IRL, of course, the wedding is actually a beginning, and of a whole new phase when the force of love is often not enough. When the inevitable stumbles occur, the illusion is broken, and new couples may be shocked to find the support of their love that seemed so steady and surefooted disappears, at least for a while.
A sudden sense of panic, a demand to bring back that loving feeling, may help couples bounce back after a short while and regain their footing. They apologize and make up, maybe stifle their desire for better in order to keep the peace, and hope for the best in the future. They think they have learned how to get along, but what they may have learned is what topics to avoid and how to compromise their dreams, or what they have to beware of losing and how impossible their spouse can be.

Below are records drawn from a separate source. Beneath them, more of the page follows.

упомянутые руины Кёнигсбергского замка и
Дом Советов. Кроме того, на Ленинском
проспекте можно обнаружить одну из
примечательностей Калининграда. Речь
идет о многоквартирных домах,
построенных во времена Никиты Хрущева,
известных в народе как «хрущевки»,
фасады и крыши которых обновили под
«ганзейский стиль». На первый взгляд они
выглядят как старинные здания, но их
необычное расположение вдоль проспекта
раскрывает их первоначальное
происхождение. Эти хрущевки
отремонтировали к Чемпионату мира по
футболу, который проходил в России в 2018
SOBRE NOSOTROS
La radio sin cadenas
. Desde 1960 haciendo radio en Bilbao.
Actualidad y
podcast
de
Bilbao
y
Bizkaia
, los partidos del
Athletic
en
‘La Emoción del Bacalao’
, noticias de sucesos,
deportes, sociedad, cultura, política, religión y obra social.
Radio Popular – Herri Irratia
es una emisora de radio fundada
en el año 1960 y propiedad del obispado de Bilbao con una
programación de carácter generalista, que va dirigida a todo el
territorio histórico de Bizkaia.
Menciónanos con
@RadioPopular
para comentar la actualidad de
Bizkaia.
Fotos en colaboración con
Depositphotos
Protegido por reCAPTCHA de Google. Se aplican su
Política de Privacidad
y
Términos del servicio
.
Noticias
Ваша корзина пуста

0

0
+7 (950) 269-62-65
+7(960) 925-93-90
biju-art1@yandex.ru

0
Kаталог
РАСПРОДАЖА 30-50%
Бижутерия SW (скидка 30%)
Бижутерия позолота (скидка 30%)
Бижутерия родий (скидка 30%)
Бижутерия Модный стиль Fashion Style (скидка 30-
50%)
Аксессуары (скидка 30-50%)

For too many, repeating and worsening struggles or coldness eventually produces such prolonged dysfunction and damage, they can’t do it any longer.
Too bad the wedding and romance industry won’t allow advertising about pre-marital counselling anywhere near their happiest-day packages. Few newlyweds are willing to taint their dream by imagining that they could possibly be in the half of couples that eventually divorce.
Why bet against the odds? Get some insurance to improve your chances.